That is gorgeous soap Dixie!  Congratulations on achieving what you set out to achieve.

Tanya


----------



## Galavanting Gifts (May 21, 2009)

wow! that looks like beautiful soap, will you sample a piece before you sell it? if so let us know what it's like, it makes me wanna reach through the comp monitor and grab a piece, do you have a name for it yet?


----------



## Dixie (May 21, 2009)

Thanks guys.

A name Galavanting Gifts? I hadn't even thought of naming it. It's scented with Energy from BrambleBerry, which by the way behaves very well in CP soap. So give it a name for it....what should it be? I'm no good at naming


----------



## studioalamode (May 21, 2009)

Galavanting Gifts said:
			
		

> do you have a name for it yet?



How about something from song lyrics?

Very pretty - I can see why you are so happy!!!


----------



## Guest (May 21, 2009)

Dixie you did do it for sure , that is beautiful . I love the color and the swirl , you could call it beautiful energy , because it is .

Kitn


----------



## rubato456 (May 21, 2009)

very pretty swirl! great job! so exciting when things come out as you wish....what did you use for colorant?


----------



## Godiva (May 21, 2009)

Love everything about it!


----------



## Dixie (May 22, 2009)

[quotewhat did you use for colorant?[/quote]

chrome grn oxide, just a tiny bit.

Thanks for all the compliments. I have been thinking about it and I really do want to give it a name just don't know what.


----------



## Dixie (May 22, 2009)

Ok, so why isn't my quote thingy working? It has worked for me in the past. What am I doing wrong guys?


----------



## ChrissyB (May 22, 2009)

Can't help with the quotes, I can't make it work either.
Very nice soap though Dixie. Looking forward to your next ones!!


----------



## surf girl (May 22, 2009)

Dixie said:
			
		

> Ok, so why isn't my quote thingy working?

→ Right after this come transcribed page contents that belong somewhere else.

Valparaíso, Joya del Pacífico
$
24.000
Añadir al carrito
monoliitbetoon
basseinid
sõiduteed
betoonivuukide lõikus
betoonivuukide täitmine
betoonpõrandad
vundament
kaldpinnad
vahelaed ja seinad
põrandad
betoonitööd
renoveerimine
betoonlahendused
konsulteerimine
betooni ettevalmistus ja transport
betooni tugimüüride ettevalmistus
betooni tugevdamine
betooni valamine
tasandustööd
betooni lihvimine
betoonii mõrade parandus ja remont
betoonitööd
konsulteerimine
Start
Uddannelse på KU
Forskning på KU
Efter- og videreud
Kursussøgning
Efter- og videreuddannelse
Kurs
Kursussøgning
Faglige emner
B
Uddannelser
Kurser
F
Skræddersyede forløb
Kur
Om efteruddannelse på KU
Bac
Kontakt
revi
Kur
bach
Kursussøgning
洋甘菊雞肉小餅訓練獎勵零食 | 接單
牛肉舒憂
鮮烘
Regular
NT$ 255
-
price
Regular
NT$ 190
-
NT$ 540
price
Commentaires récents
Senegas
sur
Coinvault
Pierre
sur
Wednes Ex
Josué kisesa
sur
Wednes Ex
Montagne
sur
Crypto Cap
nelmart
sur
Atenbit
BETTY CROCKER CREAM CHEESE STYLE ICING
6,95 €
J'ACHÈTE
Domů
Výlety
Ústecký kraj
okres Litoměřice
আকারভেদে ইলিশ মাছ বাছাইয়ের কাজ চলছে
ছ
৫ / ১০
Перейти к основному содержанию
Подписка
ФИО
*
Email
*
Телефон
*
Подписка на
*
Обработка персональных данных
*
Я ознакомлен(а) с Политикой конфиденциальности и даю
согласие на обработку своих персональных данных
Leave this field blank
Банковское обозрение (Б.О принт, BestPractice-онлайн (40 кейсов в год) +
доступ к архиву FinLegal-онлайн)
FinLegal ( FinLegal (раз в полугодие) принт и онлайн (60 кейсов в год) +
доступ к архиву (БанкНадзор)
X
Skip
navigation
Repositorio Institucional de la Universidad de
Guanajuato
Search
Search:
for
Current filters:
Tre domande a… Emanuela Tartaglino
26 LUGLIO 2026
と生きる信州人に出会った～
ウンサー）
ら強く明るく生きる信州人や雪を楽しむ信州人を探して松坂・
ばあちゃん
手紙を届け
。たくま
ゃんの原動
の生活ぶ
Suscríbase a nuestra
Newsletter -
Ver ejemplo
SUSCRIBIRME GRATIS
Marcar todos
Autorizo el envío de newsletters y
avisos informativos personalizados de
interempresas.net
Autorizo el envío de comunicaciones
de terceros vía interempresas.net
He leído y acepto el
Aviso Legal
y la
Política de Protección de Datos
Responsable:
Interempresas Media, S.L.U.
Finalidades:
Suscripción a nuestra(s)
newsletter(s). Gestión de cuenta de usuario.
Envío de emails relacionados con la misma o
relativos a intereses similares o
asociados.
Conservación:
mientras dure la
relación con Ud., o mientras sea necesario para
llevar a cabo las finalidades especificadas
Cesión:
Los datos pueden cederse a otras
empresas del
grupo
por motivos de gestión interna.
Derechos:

It has worked for me in the past. What am I doing wrong guys?



You left out the square bracket on the end of that first "quote" word.  

Beautiful soap!! Love the swirl.  What do those scents actually smell like?


----------



## Guest (May 22, 2009)

Very cool. Isn't it just great when you find something that works to stick to!? sadly this happens less frequently for me.


----------



## vivcarm (May 22, 2009)

They are beautiful, and look lovely and creamy, and as usual I LOVE the colour green!


----------



## Dixie (May 22, 2009)

> What do those scents actually smell like?





I can't describe it. I bought it from BrambleBerry. Here is their description of it:

Energy: A stimulating blend of Citrus, including Grapefruit, Lemon and Lime, with hints of fresh Cucumber and Jasmine, and a touch of Pineapple, Blackberry and Champagne. Energy is an exciting mix that's perfect for spring and summer. Not safe for gel candles.


----------



## Guest (May 22, 2009)

That sounds like a fantastic blend  Dixie , I have added it  to my FO wish list.
( I wonder when I will run out of paper :wink
Kitn


----------



## Dixie (May 22, 2009)

> ( I wonder when I will run out of paper )




LOL, I was just thinking the other day I should write a book


----------



## krissy (May 23, 2009)

what about calling it spirit?


----------



## eucalypta (May 23, 2009)

Very pretty! Love the swirl and the colours


----------



## SimplyE (May 23, 2009)

Dixie said:
			
		

> > What do those scents actually smell like?
> 
> 
> 
> ...



OHHH!!! nice soap!  I am expecting that scent this week!  Do you like it?


----------



## ChrissyB (May 24, 2009)

The scent sounds great.


----------